Do genotype companies like Illumina provide a file that is PLINK-friendly, or do we convert the raw genotype file into .bed/.bim/.fam ?
Thanks
Shal
Do genotype companies like Illumina provide a file that is PLINK-friendly, or do we convert the raw genotype file into .bed/.bim/.fam ?
Thanks
Shal
Hi Shalini,
People with actual genotyping (or sequencing) experience might have the answer about Illumina. But my observation is that it is common for research groups to outsource genotyping to companies or groups with genotyping devices from Illumina or others. Those companies or groups could provide the genomic data in the required format.
Best,
Penghao
Thank you so much, Penghao. Another question was so Illumina just supplies the raw alleles; PLINK then chooses which one is A1 (usually minor) and is based on based on the observed allele frequency per SNP in the dataset ? and which is then used as the effect allele in GWAS?

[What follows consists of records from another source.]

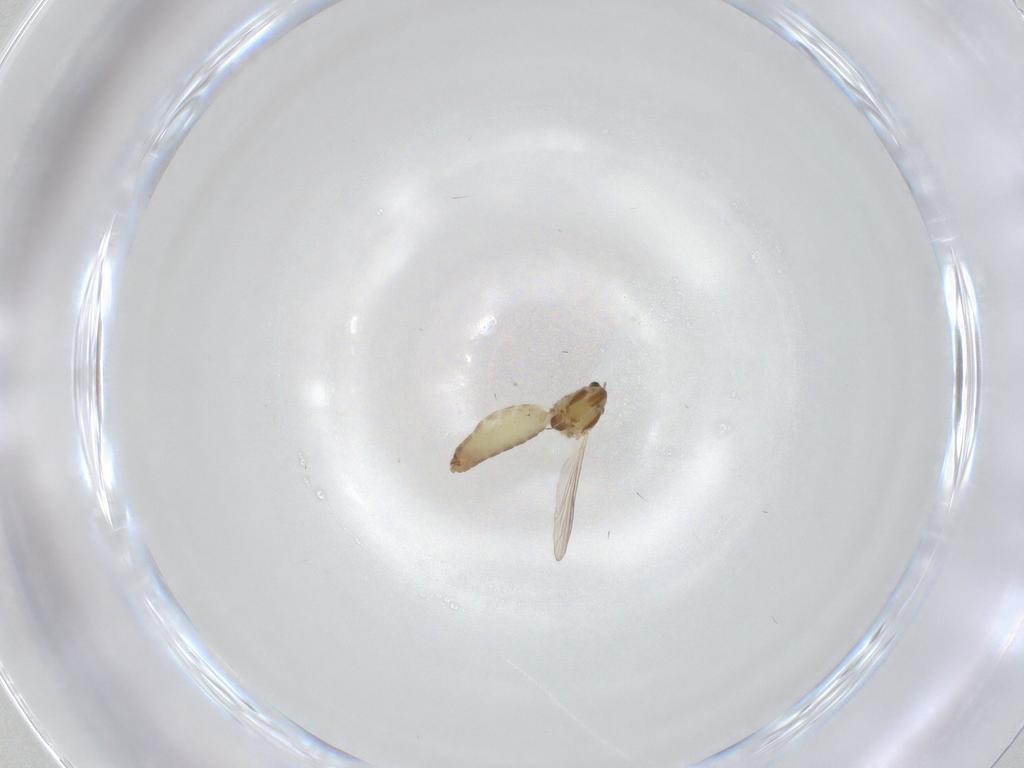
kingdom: Animalia
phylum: Arthropoda
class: Insecta
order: Diptera
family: Chironomidae
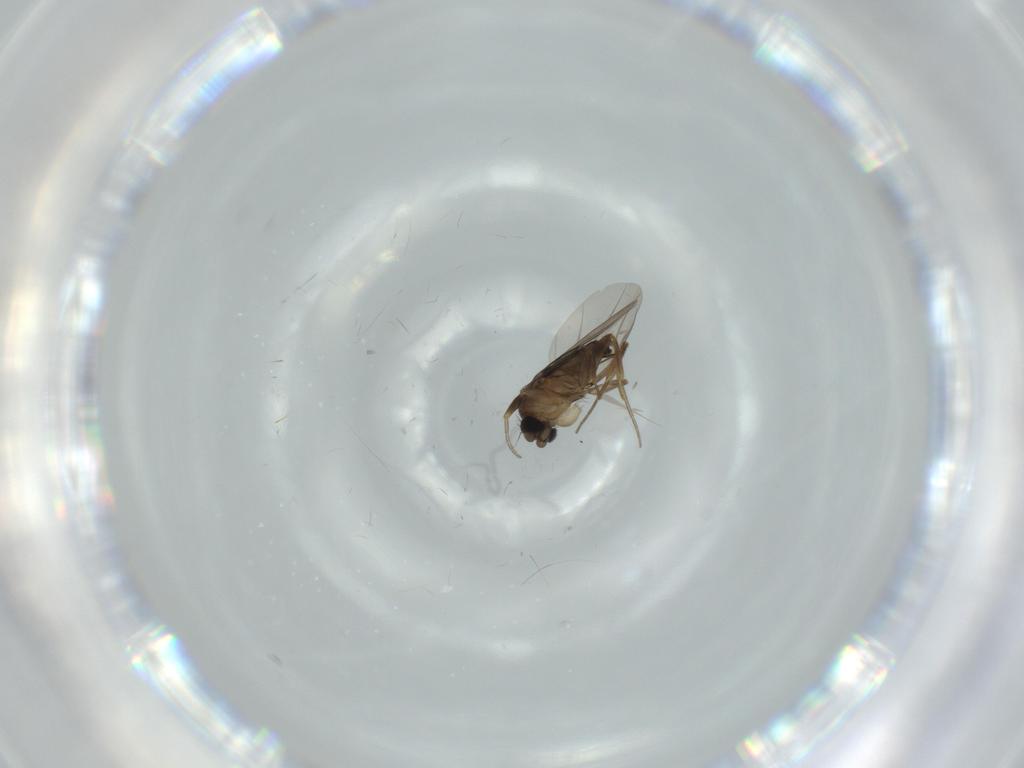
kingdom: Animalia
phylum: Arthropoda
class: Insecta
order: Diptera
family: Phoridae
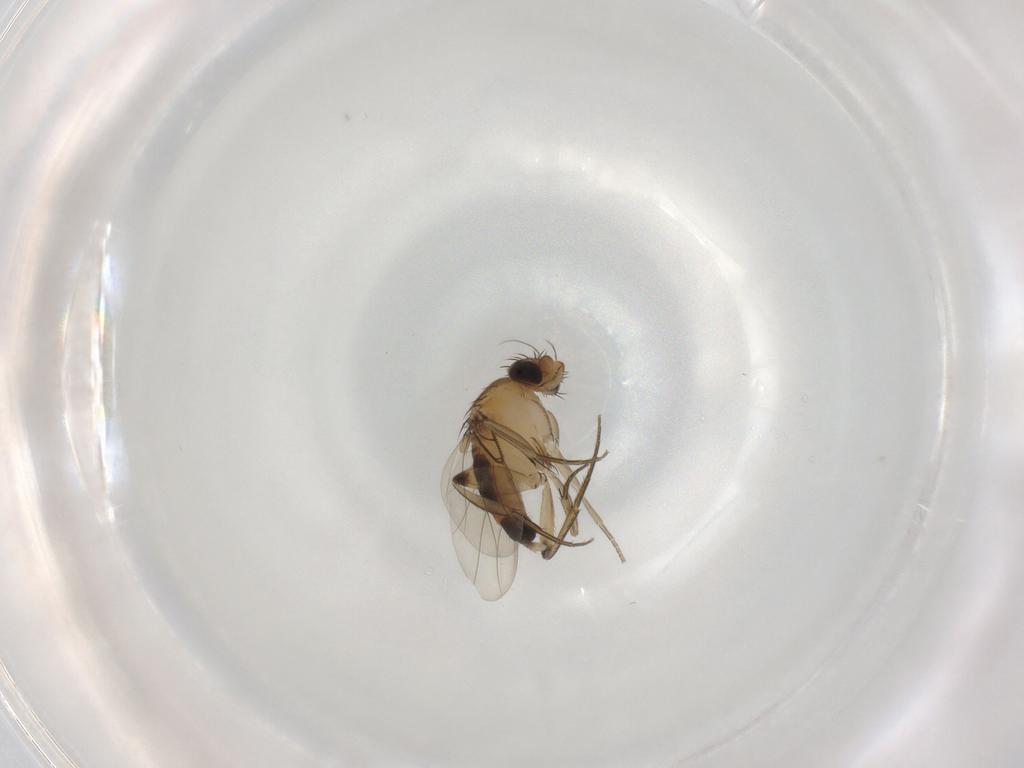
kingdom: Animalia
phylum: Arthropoda
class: Insecta
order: Diptera
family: Phoridae
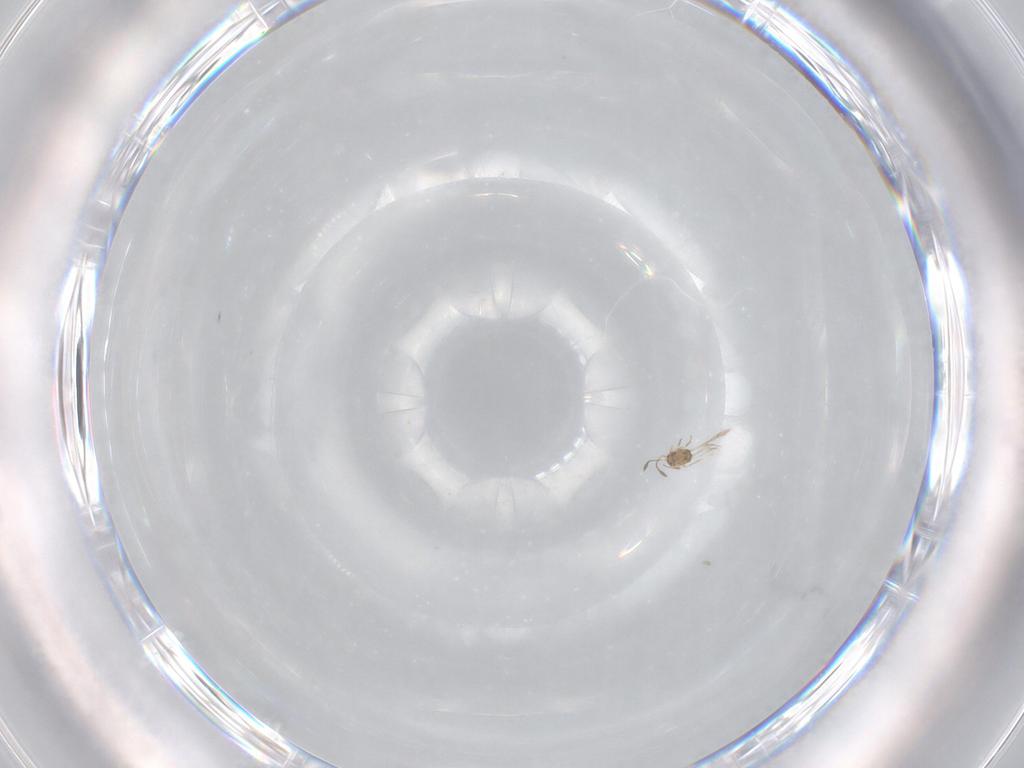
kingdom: Animalia
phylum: Arthropoda
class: Insecta
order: Hymenoptera
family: Mymaridae
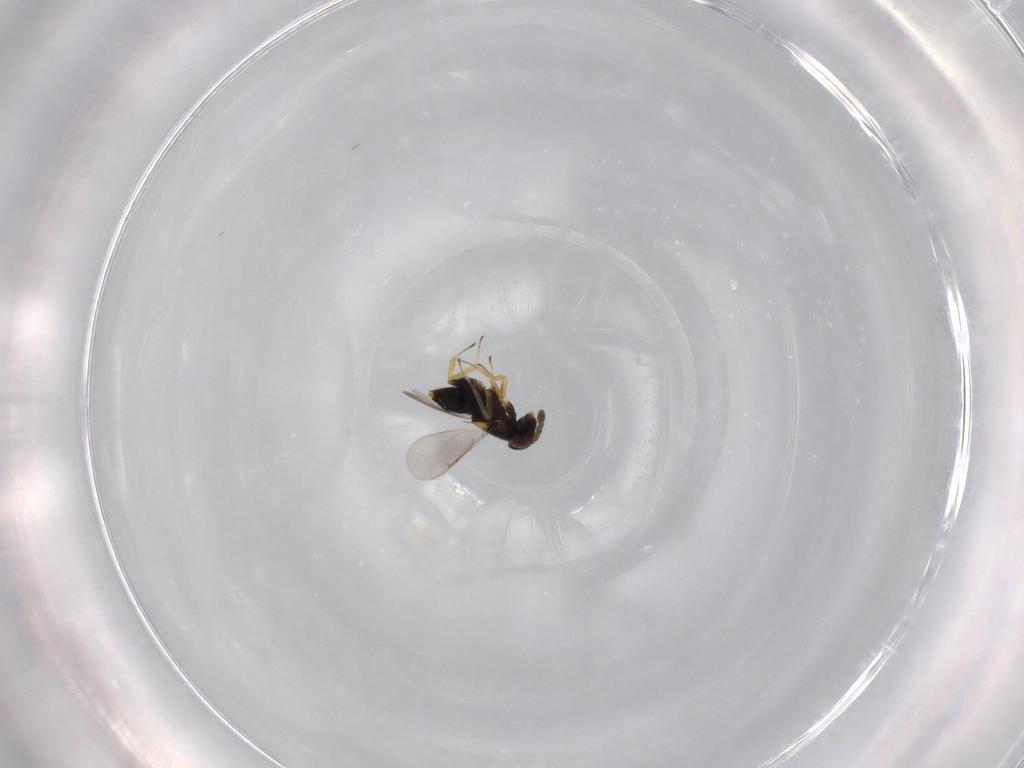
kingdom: Animalia
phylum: Arthropoda
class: Insecta
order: Hymenoptera
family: Aphelinidae
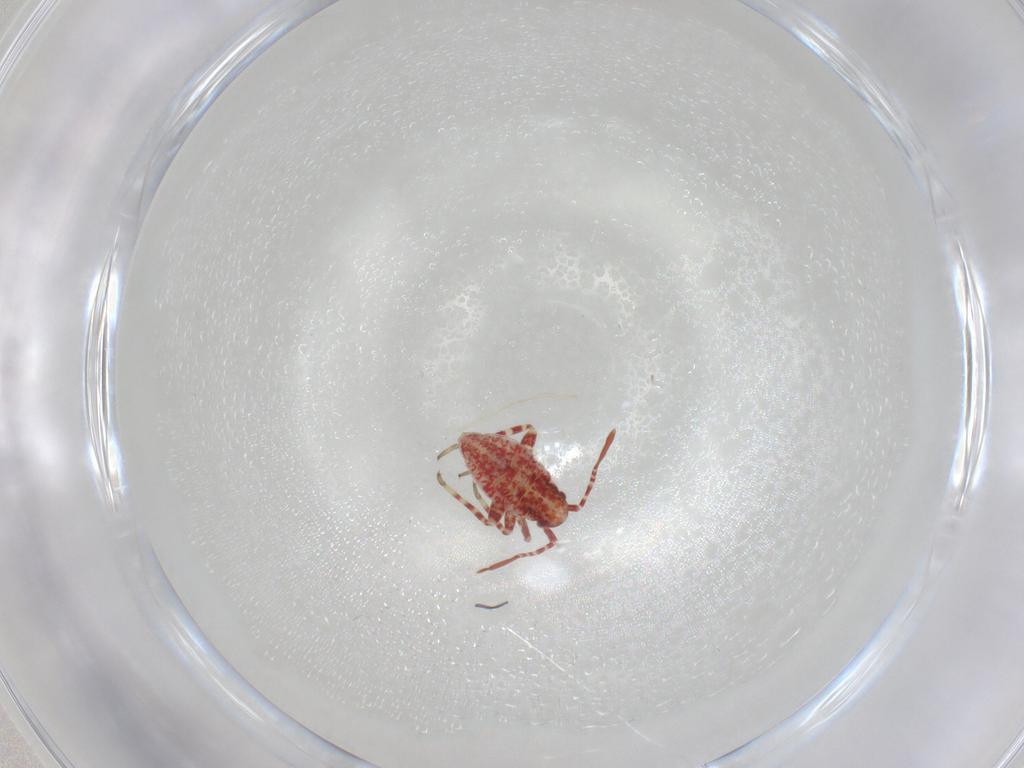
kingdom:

I don’t actually know how Illumina reads are converted to PLINK files. Since it’s common to analyze imputed genomic data nowadays, the A1/A2 in the PLINK files for GWASs are usually aligned with the imputation genomic panel, and A1 is not necessarily always the minor allele. For the effective alleles in GWAS, I think it depends on which software you use. Some use the minor alleles as the effective allele, some may just use the A1 in your PLINK files (but I have only used one or two software, so cannot tell you which software uses which strategy).